Melanoma is relatively rare, accounting for only 3 percent of skin cancer cases nationwide. But it leads to 75 percent of all skin cancer deaths. Each year 70,000 Americans are diagnosed with the disease, and though curable if found early, it kills one in eight patients, many within six to nine months of diagnosis. Physicians and researchers agree that nabbing the disease in its infancy, when it presents as a simple freckle or mole, is paramount in saving lives. But they have lacked technology that would enhance the current method of detection: the trained eye of the dermatologist, followed by a biopsy of suspicious skin spots.
A device invented by a researcher at the Whiting School of Engineering may fill the gap between what a physician can and can’t see. An infrared scanning camera outfitted with specially designed software can help doctors determine whether pigmented skin lesions exhibit the warmer temperatures that accompany malignancies. By measuring the levels of metabolic activity in those lesions, physicians will have better information with which to guide treatments and, potentially, save lives. “We’ve found a way to measure differences in temperature between these tumors and normal tissue by using infrared technology,” explains Cila Herman, professor of mechanical engineering. Along with Rhoda Alani, a dermatologist formerly with the School of Medicine, and Muge Pirtini, an engineering doctoral candidate at Whiting, she has been honing the instrument for the past three years. “The idea behind it is to detect small changes in heat generation in the skin to diagnose cancer early enough—before it spreads,” Herman adds. “Our device will provide useful objective data to complement the subjective judgments of doctors.” The scanner could also lessen the cost and pain that come with the more than 3 million skin biopsies dermatologists perform each year in the United States by making many of them unnecessary.

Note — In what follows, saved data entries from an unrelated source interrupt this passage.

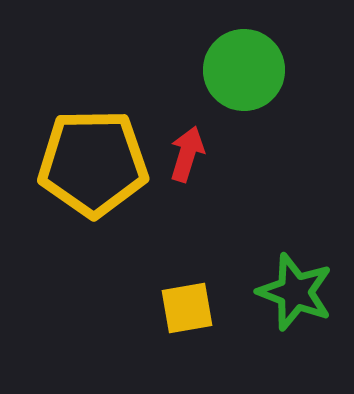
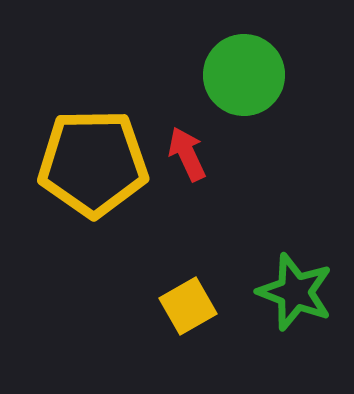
green circle: moved 5 px down
red arrow: rotated 42 degrees counterclockwise
yellow square: moved 1 px right, 2 px up; rotated 20 degrees counterclockwise
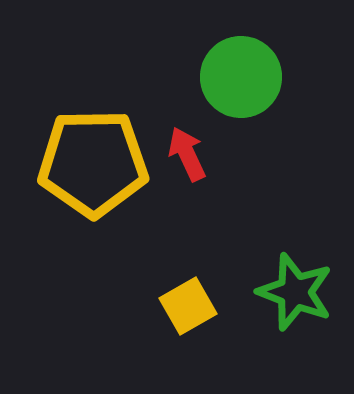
green circle: moved 3 px left, 2 px down
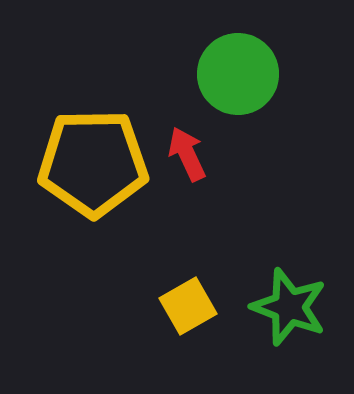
green circle: moved 3 px left, 3 px up
green star: moved 6 px left, 15 px down
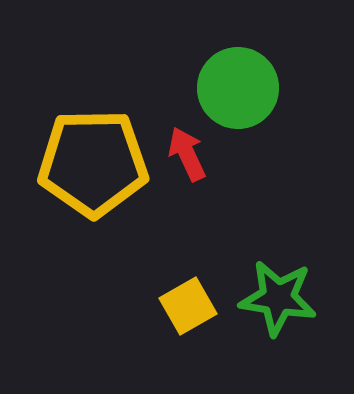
green circle: moved 14 px down
green star: moved 11 px left, 9 px up; rotated 12 degrees counterclockwise
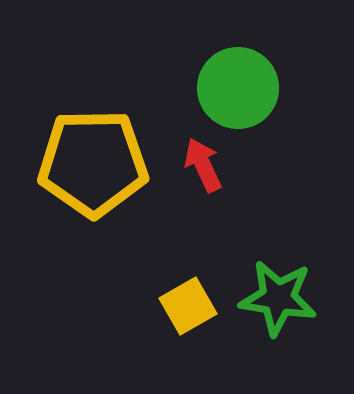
red arrow: moved 16 px right, 11 px down
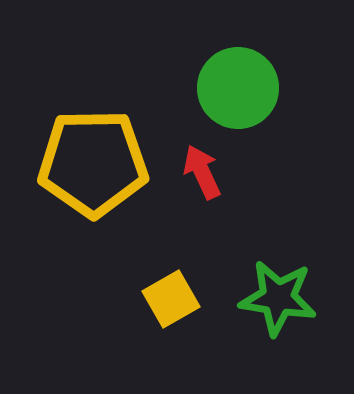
red arrow: moved 1 px left, 7 px down
yellow square: moved 17 px left, 7 px up
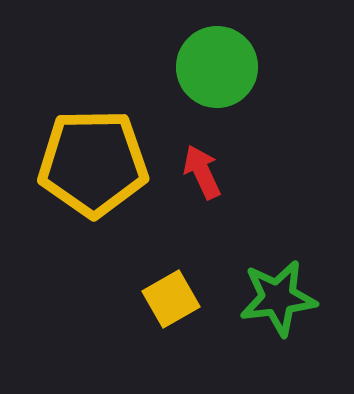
green circle: moved 21 px left, 21 px up
green star: rotated 16 degrees counterclockwise
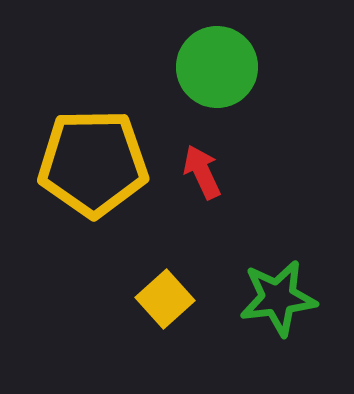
yellow square: moved 6 px left; rotated 12 degrees counterclockwise
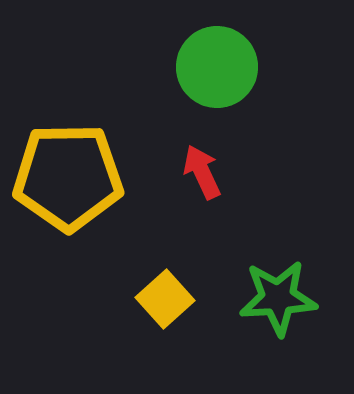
yellow pentagon: moved 25 px left, 14 px down
green star: rotated 4 degrees clockwise
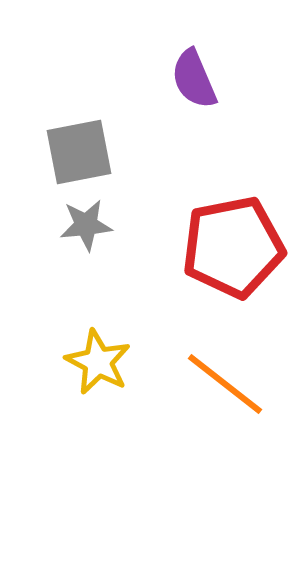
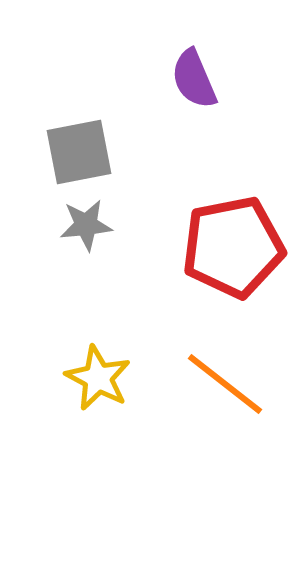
yellow star: moved 16 px down
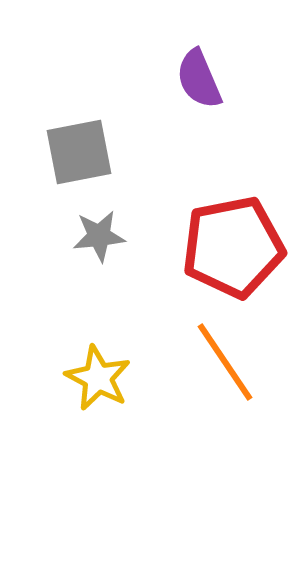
purple semicircle: moved 5 px right
gray star: moved 13 px right, 11 px down
orange line: moved 22 px up; rotated 18 degrees clockwise
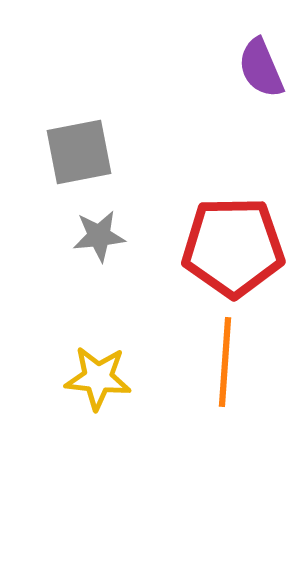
purple semicircle: moved 62 px right, 11 px up
red pentagon: rotated 10 degrees clockwise
orange line: rotated 38 degrees clockwise
yellow star: rotated 22 degrees counterclockwise
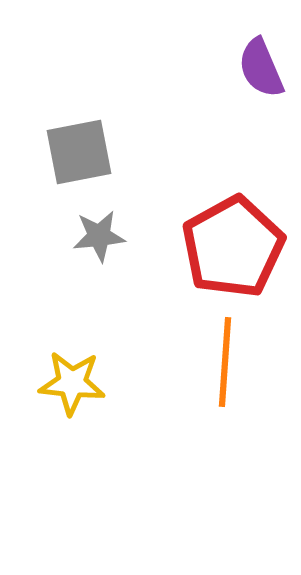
red pentagon: rotated 28 degrees counterclockwise
yellow star: moved 26 px left, 5 px down
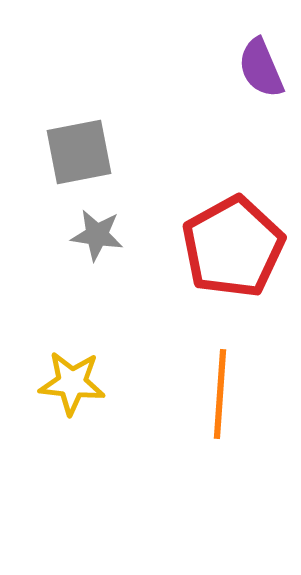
gray star: moved 2 px left, 1 px up; rotated 14 degrees clockwise
orange line: moved 5 px left, 32 px down
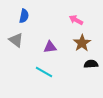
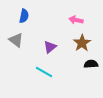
pink arrow: rotated 16 degrees counterclockwise
purple triangle: rotated 32 degrees counterclockwise
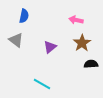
cyan line: moved 2 px left, 12 px down
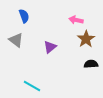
blue semicircle: rotated 32 degrees counterclockwise
brown star: moved 4 px right, 4 px up
cyan line: moved 10 px left, 2 px down
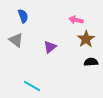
blue semicircle: moved 1 px left
black semicircle: moved 2 px up
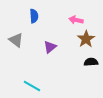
blue semicircle: moved 11 px right; rotated 16 degrees clockwise
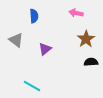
pink arrow: moved 7 px up
purple triangle: moved 5 px left, 2 px down
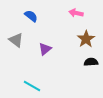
blue semicircle: moved 3 px left; rotated 48 degrees counterclockwise
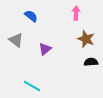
pink arrow: rotated 80 degrees clockwise
brown star: rotated 18 degrees counterclockwise
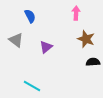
blue semicircle: moved 1 px left; rotated 24 degrees clockwise
purple triangle: moved 1 px right, 2 px up
black semicircle: moved 2 px right
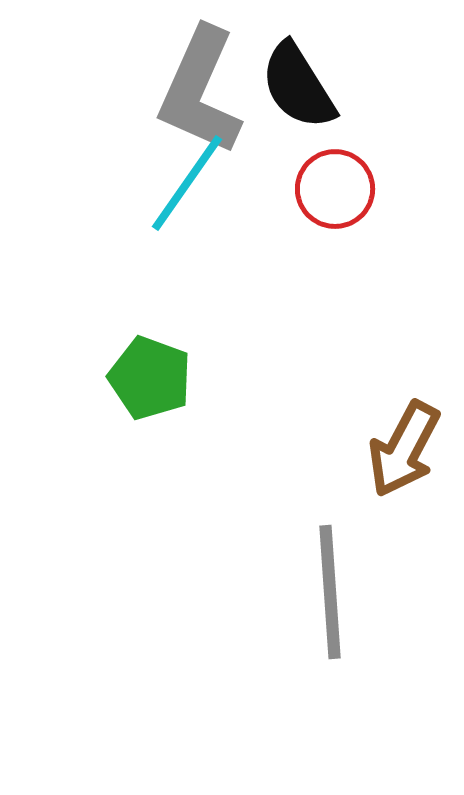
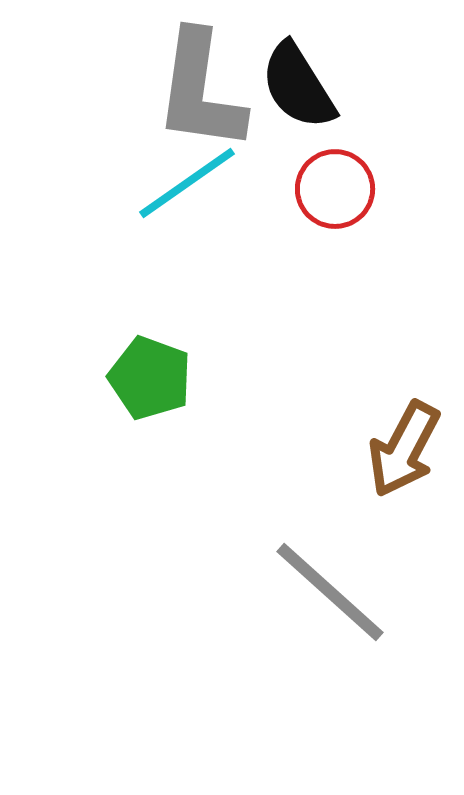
gray L-shape: rotated 16 degrees counterclockwise
cyan line: rotated 20 degrees clockwise
gray line: rotated 44 degrees counterclockwise
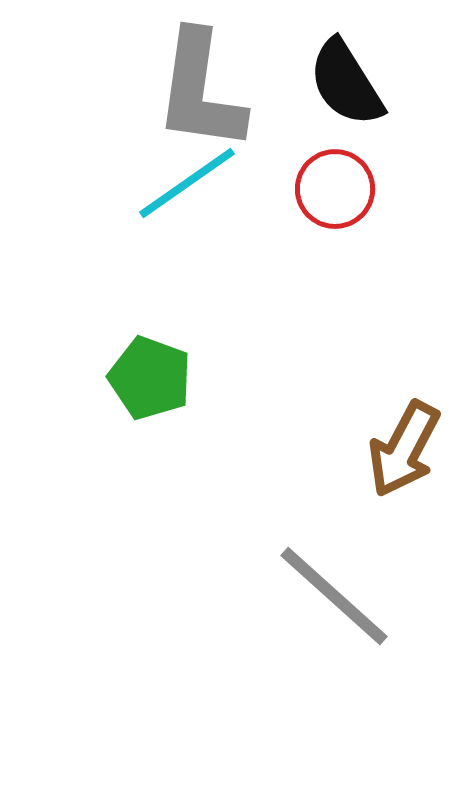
black semicircle: moved 48 px right, 3 px up
gray line: moved 4 px right, 4 px down
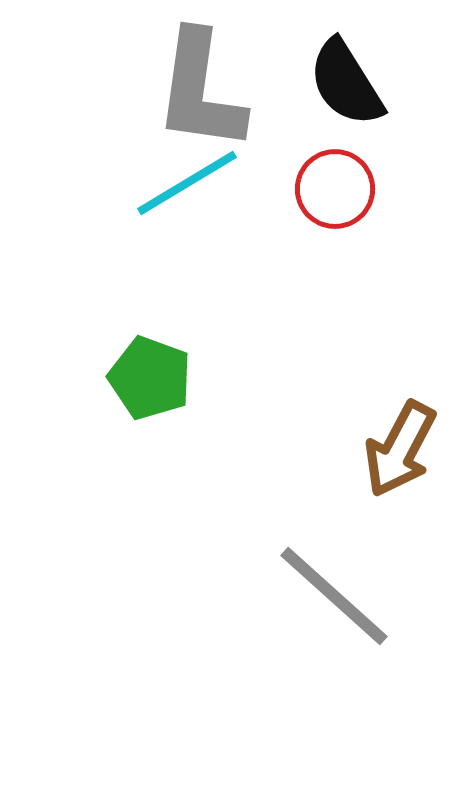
cyan line: rotated 4 degrees clockwise
brown arrow: moved 4 px left
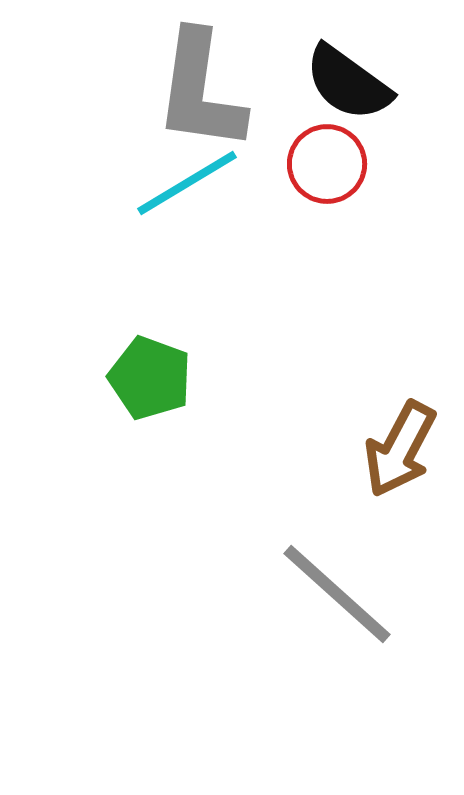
black semicircle: moved 2 px right; rotated 22 degrees counterclockwise
red circle: moved 8 px left, 25 px up
gray line: moved 3 px right, 2 px up
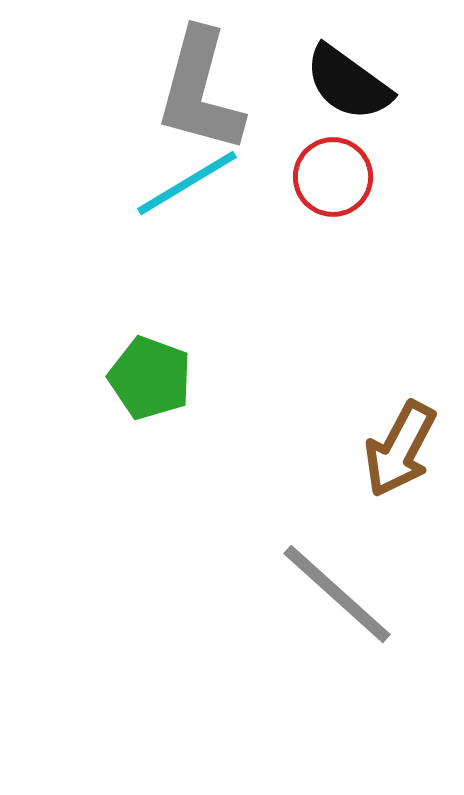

The technology—called high-resolution infrared scanning, or HRIS—works by taking images of suspicious spots that dermatologists find during skin examinations. Most of them would normally be subject to biopsy. After cooling the spot and the area around it to 59 degrees Fahrenheit with a blast of cold air or a patch saturated with cold water, Herman and Pirtini take an infrared “movie” of the area, concentrating on the heat content of the lesion or mole for a set time, often the first 30 to 180 seconds, as the skin begins to warm back up. They measure the “thermal recovery” of a spot by looking at color codes that correspond to temperature. Cancerous lesions tend to be warmer, the result of a higher-than-normal amount of cell division and a greater blood supply. Benign moles recover from the cold at the same rate as regular tissue; cancers stay warmer. “When you see cancer, the lesion reheats differently than moles and the surrounding tissue,” says Herman. “That makes it suspicious.”
When fully developed, the scanner will be the first of its kind to aid dermatologists. There are no other FDA-approved instruments for detecting skin cancers. Herman and her team have already received a patent for their method of analyzing tumors using the HRIS and have applied for a patent on the scanner as well. “As technology and computers have developed, it has become more feasible to make an instrument like this,” says Herman. The method won’t answer every question about a cancer, Herman concedes. For example, HRIS likely won’t distinguish between types, so biopsies will still be necessary when cancer is diagnosed. But the emerging technology could eliminate the need for many invasive procedures by determining which suspicious spots aren’t malignancies.
Dermatologists she has talked to have become intrigued with the device’s possibilities, Herman reports. Medical instrument companies have begun to bite as well. “We’ve gotten some interest, but mostly from small companies,” she says. “Everybody wants a finished device. We’re at a stage now where we need more money to get it to that point.”